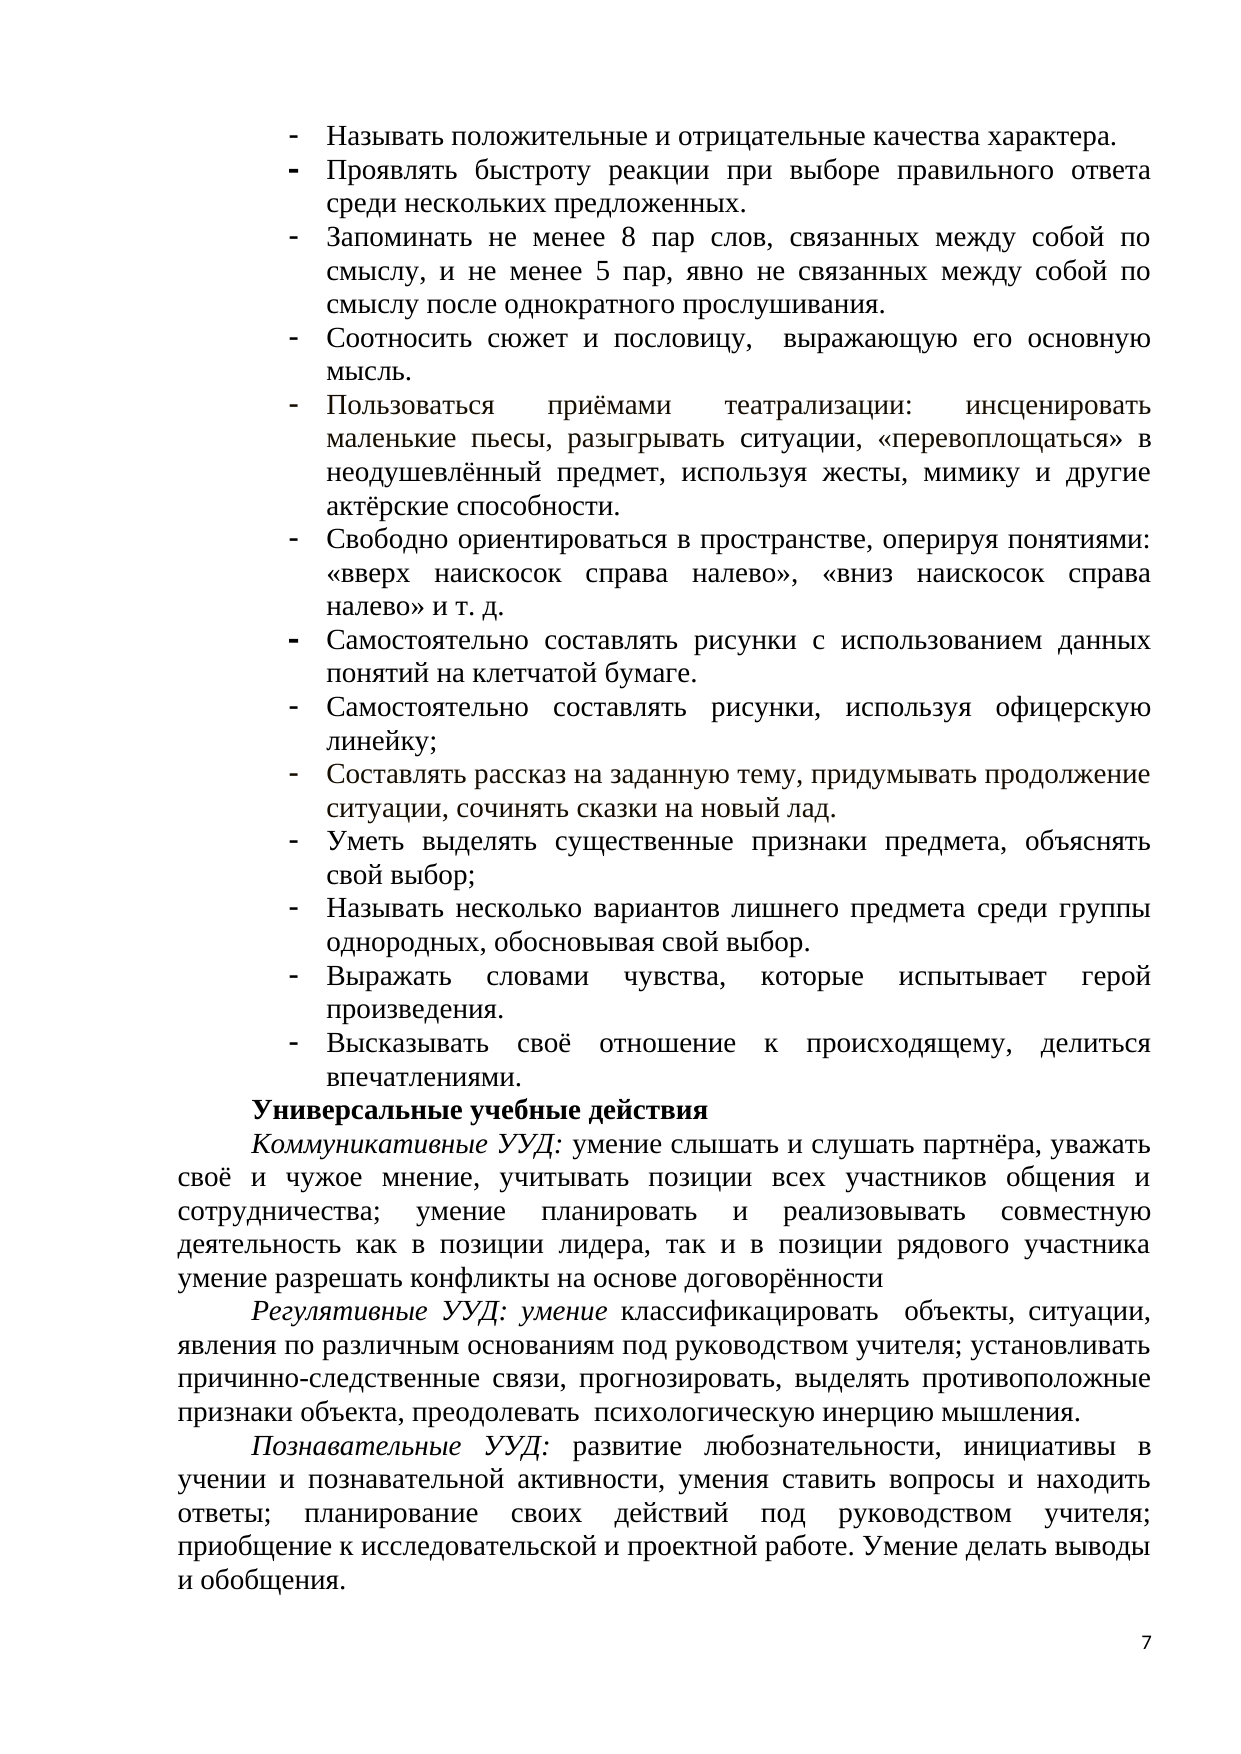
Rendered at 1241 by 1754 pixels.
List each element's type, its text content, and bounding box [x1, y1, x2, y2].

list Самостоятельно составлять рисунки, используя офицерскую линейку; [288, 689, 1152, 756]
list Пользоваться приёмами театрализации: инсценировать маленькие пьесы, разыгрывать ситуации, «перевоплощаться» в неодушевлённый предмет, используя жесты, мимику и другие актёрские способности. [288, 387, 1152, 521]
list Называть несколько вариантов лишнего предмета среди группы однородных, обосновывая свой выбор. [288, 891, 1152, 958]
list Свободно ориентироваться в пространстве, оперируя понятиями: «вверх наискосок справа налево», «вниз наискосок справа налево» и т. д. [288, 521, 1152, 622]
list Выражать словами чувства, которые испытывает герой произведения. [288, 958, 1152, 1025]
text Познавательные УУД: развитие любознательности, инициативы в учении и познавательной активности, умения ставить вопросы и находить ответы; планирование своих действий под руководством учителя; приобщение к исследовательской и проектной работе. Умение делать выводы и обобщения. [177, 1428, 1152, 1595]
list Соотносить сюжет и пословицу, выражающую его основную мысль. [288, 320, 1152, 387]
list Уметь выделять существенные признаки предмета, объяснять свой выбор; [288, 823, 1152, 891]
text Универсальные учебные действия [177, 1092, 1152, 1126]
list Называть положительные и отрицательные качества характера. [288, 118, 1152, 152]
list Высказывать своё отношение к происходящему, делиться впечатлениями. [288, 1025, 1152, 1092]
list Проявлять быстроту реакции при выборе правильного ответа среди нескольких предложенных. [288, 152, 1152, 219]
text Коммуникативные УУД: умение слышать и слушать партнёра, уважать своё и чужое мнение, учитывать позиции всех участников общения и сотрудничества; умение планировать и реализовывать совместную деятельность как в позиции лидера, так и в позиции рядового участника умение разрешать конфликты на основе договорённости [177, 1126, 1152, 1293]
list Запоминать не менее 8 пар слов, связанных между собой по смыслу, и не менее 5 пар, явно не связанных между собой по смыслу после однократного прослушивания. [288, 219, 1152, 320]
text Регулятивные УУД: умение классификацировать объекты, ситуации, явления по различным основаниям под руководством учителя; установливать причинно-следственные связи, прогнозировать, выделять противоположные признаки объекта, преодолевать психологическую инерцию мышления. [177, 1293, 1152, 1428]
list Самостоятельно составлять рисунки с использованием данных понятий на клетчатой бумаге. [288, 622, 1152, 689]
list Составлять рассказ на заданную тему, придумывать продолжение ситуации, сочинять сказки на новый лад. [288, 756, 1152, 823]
※ ※ ※
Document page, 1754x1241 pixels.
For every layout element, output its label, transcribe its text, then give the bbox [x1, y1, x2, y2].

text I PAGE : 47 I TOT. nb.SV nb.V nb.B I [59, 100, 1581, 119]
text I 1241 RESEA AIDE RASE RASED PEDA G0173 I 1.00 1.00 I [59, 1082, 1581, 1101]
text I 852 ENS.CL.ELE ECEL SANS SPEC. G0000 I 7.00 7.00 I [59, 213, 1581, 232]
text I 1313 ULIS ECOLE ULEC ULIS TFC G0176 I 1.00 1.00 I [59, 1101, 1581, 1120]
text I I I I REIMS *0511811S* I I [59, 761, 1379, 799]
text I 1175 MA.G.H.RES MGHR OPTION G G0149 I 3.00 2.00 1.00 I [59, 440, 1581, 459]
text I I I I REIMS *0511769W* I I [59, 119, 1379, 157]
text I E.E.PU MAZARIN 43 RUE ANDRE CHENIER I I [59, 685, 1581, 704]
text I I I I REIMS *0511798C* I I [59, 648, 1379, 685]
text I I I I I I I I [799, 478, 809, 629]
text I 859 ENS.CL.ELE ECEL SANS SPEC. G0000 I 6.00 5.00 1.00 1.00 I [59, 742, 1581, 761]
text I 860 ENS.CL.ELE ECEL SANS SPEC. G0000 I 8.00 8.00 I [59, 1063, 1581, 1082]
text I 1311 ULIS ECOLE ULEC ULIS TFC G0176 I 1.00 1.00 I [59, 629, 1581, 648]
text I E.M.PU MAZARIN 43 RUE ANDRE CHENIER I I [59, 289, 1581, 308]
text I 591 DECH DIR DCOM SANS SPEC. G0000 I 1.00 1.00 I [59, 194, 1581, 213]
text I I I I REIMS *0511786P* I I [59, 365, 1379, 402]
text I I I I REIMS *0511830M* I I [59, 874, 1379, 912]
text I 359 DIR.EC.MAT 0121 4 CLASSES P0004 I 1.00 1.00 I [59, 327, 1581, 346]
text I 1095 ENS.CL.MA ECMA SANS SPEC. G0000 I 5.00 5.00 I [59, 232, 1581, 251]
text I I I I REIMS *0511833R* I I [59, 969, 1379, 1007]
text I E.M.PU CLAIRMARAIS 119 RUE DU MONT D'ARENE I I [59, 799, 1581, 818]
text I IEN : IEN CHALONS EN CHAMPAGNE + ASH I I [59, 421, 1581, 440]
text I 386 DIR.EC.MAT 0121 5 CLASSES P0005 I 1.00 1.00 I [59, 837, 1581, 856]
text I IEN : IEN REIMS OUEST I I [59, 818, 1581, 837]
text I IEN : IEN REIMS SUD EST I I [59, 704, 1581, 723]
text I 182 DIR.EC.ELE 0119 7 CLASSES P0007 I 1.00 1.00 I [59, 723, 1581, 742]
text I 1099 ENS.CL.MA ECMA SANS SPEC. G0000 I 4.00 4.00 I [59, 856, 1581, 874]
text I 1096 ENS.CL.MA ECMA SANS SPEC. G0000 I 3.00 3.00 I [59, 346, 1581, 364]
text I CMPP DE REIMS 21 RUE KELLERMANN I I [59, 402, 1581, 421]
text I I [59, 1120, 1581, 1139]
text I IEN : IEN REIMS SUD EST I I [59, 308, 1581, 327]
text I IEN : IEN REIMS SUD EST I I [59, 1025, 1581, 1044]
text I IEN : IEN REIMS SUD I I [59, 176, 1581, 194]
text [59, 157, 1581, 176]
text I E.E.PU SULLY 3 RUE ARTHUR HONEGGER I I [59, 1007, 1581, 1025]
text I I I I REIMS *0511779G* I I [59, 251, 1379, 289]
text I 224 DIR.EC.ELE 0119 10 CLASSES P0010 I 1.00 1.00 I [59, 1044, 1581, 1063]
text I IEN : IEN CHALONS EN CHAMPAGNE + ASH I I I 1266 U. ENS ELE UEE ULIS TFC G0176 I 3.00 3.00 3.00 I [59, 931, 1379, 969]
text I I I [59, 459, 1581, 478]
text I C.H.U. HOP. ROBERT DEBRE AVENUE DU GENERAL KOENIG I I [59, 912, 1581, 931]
※ ※ ※
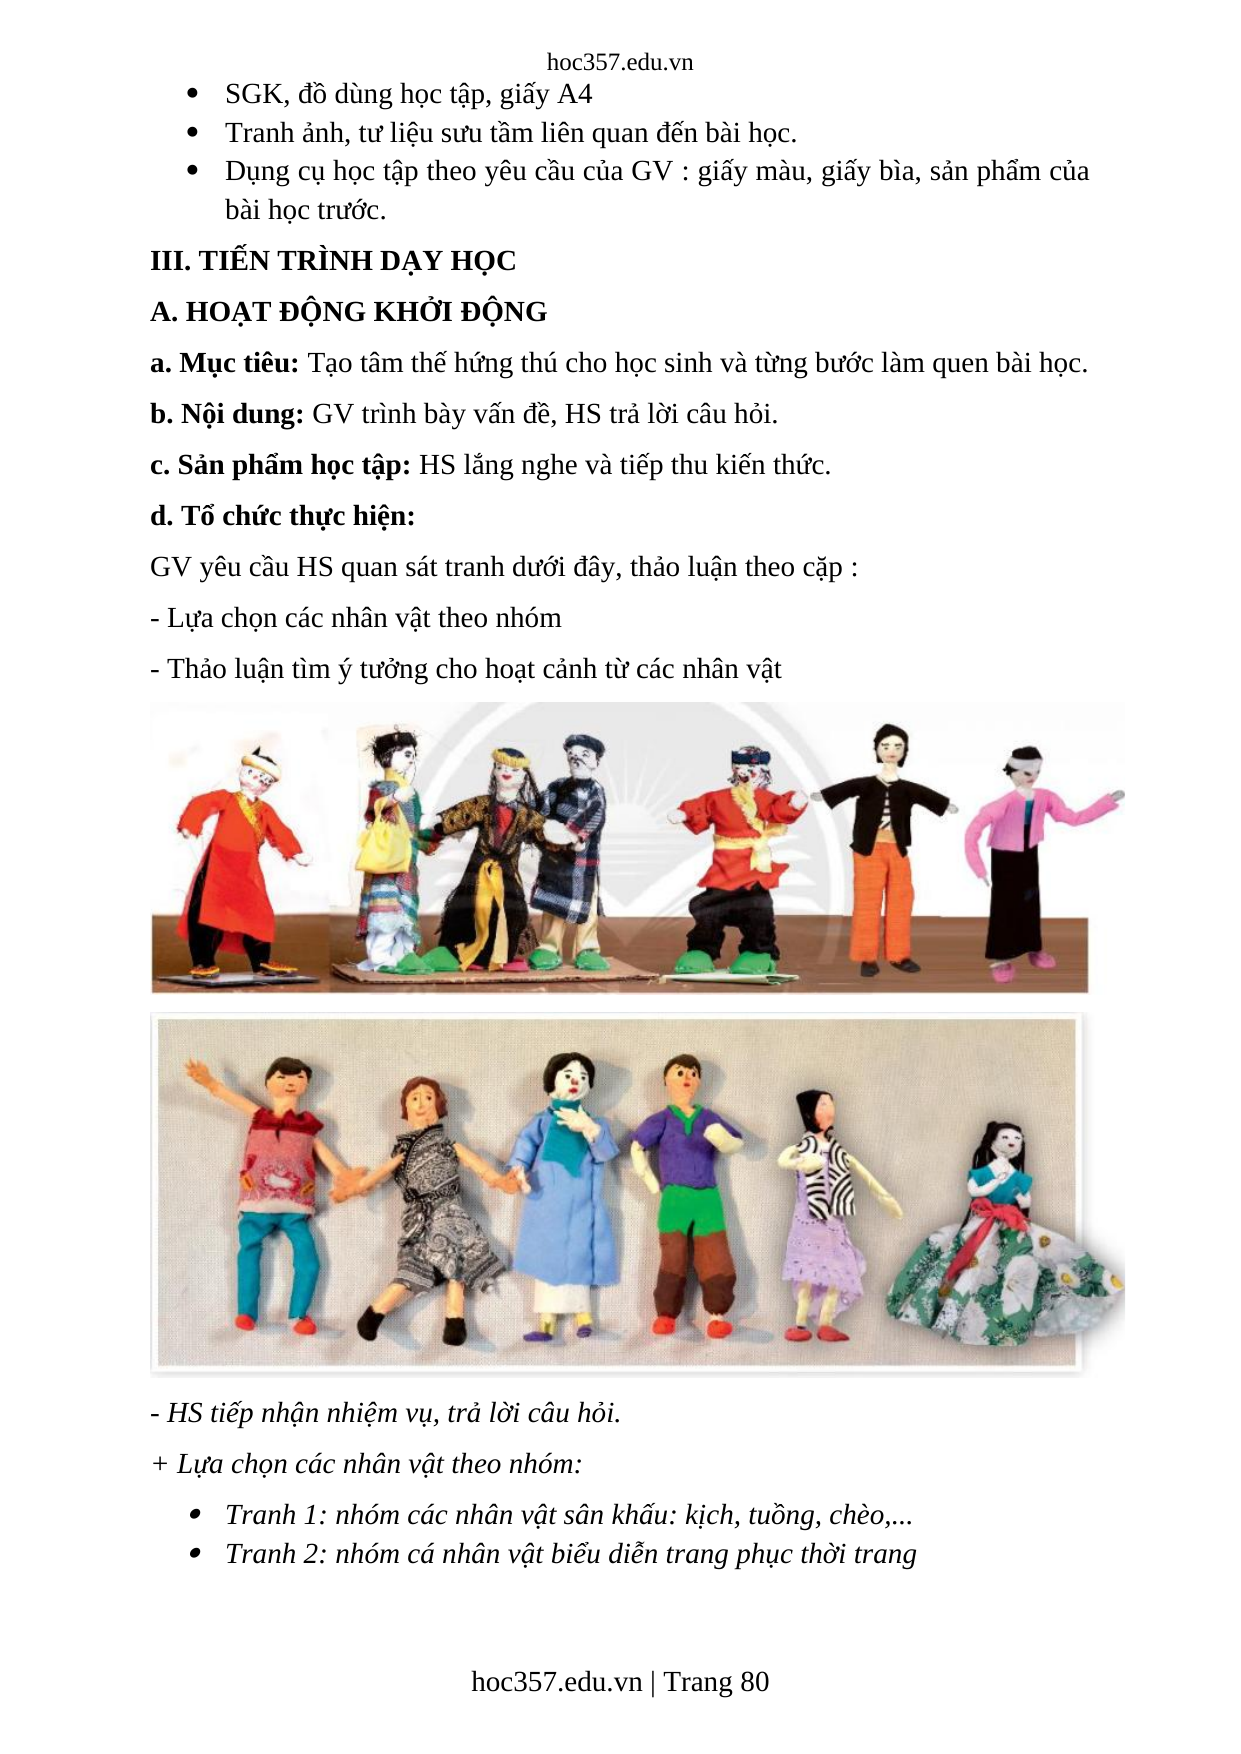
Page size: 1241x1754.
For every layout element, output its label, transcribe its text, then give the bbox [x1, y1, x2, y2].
※ ※ ※
Work required: Which lines of the data above contain the string "pixels"? Copy each of them.

Written solution:
Rendered at 1241 by 1754 pixels.
Document page, 1754x1241 pixels.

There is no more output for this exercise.